EXCERPTED PASSAGE

1. Look for Customer-Focused Organizations

A customer-centric focus is one of the key priorities of an ethical organization. If customers are at the center of the organization's interest, it's more likely to be interested in treating customers fairly, supporting them and building trusting, mutually beneficial relationships. Customers want to be treated like people, and many customers are interested in goals or activities working toward achieving concepts such as combatting climate change, sourcing ingredients or materials ethically, and helping those in need. You should look for organizations that put customer interests, needs, and wants before all else.

2. Use Search Tools

You can find many websites that rate the quality of various organizations' codes of ethics. These sites can do much of your research work for you. You can look up a brand or business and find information on that organization's basic code of ethics, how transparent it is about its sourcing, business practices, and treatment of employees and customers. You can also find in-depth analyses regarding these ethics. For example, if a beauty company claims one of its products is cruelty-free but you think other products it sells may have been tested on animals, you can use one of these sites to try to confirm whether you're correct or not.

DATASET EXTRACT
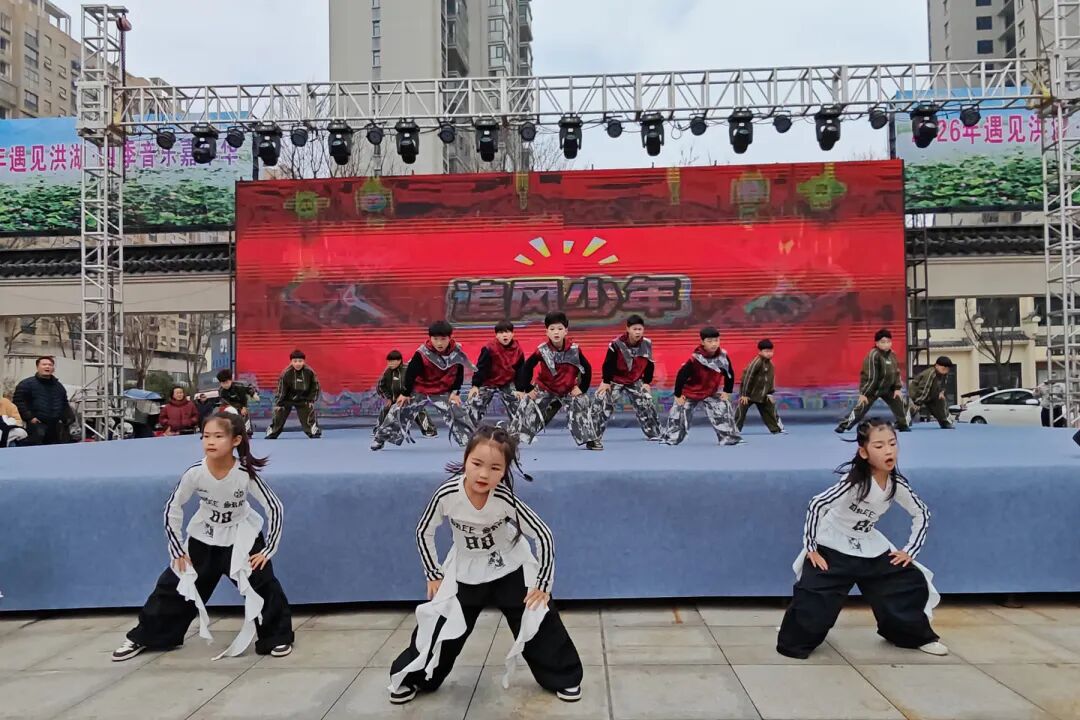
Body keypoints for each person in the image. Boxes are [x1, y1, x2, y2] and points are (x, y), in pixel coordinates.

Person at [388, 425, 583, 705]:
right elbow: (423, 530)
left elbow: (543, 534)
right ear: (465, 459)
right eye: (477, 463)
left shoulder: (503, 499)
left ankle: (564, 676)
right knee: (442, 624)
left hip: (509, 569)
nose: (483, 474)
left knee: (538, 617)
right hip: (465, 571)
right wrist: (433, 573)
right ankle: (414, 678)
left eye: (494, 468)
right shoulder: (447, 494)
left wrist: (542, 584)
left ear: (504, 471)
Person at [112, 411, 294, 662]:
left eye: (218, 436)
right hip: (204, 537)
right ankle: (147, 636)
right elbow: (172, 507)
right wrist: (177, 550)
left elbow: (274, 507)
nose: (210, 441)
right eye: (206, 436)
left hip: (241, 537)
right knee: (175, 585)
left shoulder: (244, 473)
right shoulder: (195, 473)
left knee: (263, 585)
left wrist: (267, 549)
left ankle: (277, 637)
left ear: (236, 440)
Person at [776, 418, 947, 660]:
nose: (888, 450)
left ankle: (912, 636)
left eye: (892, 444)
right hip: (833, 544)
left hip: (868, 544)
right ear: (864, 452)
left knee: (906, 581)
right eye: (879, 446)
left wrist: (909, 551)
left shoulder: (897, 485)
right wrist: (811, 547)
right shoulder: (853, 483)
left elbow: (922, 513)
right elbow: (817, 505)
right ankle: (794, 638)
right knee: (815, 598)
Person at [371, 321, 476, 451]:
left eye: (443, 339)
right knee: (399, 409)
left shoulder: (457, 353)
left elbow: (459, 373)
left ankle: (471, 442)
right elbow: (410, 374)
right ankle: (380, 438)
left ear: (450, 338)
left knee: (457, 409)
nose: (439, 343)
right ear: (430, 338)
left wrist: (455, 392)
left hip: (442, 390)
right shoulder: (422, 353)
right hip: (420, 389)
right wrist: (405, 393)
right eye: (435, 339)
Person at [513, 312, 601, 450]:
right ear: (547, 332)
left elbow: (587, 368)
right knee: (527, 405)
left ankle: (590, 439)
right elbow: (527, 367)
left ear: (566, 331)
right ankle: (513, 438)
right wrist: (528, 388)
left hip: (568, 390)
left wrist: (582, 388)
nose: (556, 332)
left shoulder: (574, 350)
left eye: (560, 329)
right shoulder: (542, 350)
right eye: (552, 329)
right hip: (545, 388)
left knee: (581, 401)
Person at [661, 327, 742, 446]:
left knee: (723, 408)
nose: (714, 344)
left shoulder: (723, 356)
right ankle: (671, 438)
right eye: (710, 341)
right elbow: (681, 376)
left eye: (716, 340)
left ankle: (729, 438)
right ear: (702, 342)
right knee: (678, 414)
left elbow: (729, 373)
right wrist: (678, 395)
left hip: (710, 392)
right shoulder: (695, 359)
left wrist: (727, 391)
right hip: (690, 393)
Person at [594, 315, 661, 442]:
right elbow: (608, 364)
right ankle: (593, 436)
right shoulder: (616, 344)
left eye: (640, 329)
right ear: (628, 329)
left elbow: (649, 363)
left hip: (635, 380)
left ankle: (655, 433)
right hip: (615, 379)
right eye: (634, 329)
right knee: (602, 402)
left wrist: (647, 382)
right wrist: (606, 382)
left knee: (646, 402)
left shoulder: (647, 343)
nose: (637, 332)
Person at [835, 329, 909, 433]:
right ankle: (844, 425)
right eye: (883, 342)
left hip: (888, 389)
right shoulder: (873, 355)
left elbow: (896, 372)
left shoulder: (892, 354)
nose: (886, 344)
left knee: (900, 404)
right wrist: (864, 394)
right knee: (860, 408)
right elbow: (871, 377)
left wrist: (897, 388)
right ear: (877, 343)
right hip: (873, 389)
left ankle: (903, 424)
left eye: (888, 341)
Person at [467, 320, 525, 426]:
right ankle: (468, 429)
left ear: (513, 334)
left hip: (507, 382)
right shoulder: (489, 348)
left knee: (520, 402)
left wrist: (520, 389)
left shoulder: (518, 350)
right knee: (475, 401)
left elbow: (520, 371)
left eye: (507, 332)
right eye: (501, 333)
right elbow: (481, 368)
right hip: (488, 382)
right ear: (496, 335)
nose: (504, 335)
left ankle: (519, 430)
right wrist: (475, 385)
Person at [377, 350, 437, 437]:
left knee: (419, 410)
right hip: (395, 400)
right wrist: (388, 397)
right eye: (389, 361)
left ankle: (430, 431)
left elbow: (419, 384)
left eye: (392, 361)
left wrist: (411, 395)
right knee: (385, 409)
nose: (390, 364)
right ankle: (379, 431)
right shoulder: (387, 372)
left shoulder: (408, 369)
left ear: (399, 360)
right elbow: (380, 386)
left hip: (411, 399)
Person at [13, 356, 70, 446]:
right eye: (44, 364)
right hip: (36, 426)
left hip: (55, 427)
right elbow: (18, 402)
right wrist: (30, 418)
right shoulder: (26, 384)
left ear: (53, 368)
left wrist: (66, 418)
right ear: (37, 367)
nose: (47, 367)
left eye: (50, 365)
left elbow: (64, 403)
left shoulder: (59, 386)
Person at [265, 349, 322, 440]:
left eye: (300, 361)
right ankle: (272, 432)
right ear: (291, 362)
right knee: (279, 412)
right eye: (295, 361)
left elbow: (315, 387)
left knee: (309, 413)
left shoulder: (310, 372)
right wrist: (278, 403)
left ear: (304, 361)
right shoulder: (286, 373)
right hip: (287, 399)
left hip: (303, 398)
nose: (297, 363)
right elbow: (281, 390)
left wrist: (311, 400)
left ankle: (313, 432)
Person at [734, 338, 784, 434]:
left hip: (762, 395)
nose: (769, 353)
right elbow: (748, 377)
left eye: (770, 351)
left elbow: (770, 380)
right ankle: (734, 430)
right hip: (749, 394)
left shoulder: (771, 365)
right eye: (766, 351)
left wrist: (770, 393)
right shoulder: (756, 362)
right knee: (741, 411)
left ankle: (776, 429)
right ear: (760, 352)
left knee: (770, 410)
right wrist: (744, 394)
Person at [200, 369, 259, 435]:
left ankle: (247, 431)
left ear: (231, 380)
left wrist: (253, 394)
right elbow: (225, 402)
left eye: (227, 382)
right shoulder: (221, 391)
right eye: (223, 383)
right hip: (230, 405)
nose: (225, 385)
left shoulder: (239, 386)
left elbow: (248, 390)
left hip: (241, 402)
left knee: (244, 414)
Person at [907, 357, 955, 429]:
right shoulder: (930, 374)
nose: (946, 369)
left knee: (941, 401)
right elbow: (923, 389)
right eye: (943, 367)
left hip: (930, 395)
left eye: (947, 368)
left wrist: (941, 392)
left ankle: (944, 421)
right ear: (936, 365)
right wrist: (918, 403)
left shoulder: (944, 374)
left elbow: (943, 385)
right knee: (912, 409)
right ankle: (903, 422)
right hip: (916, 395)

TASK DETAILS
In the passage on identifying ethical organizations, what kind of company and product claim illustrates using rating sites?

RESULT OF THE EXERCISE
A beauty company claiming that one of its products is cruelty-free.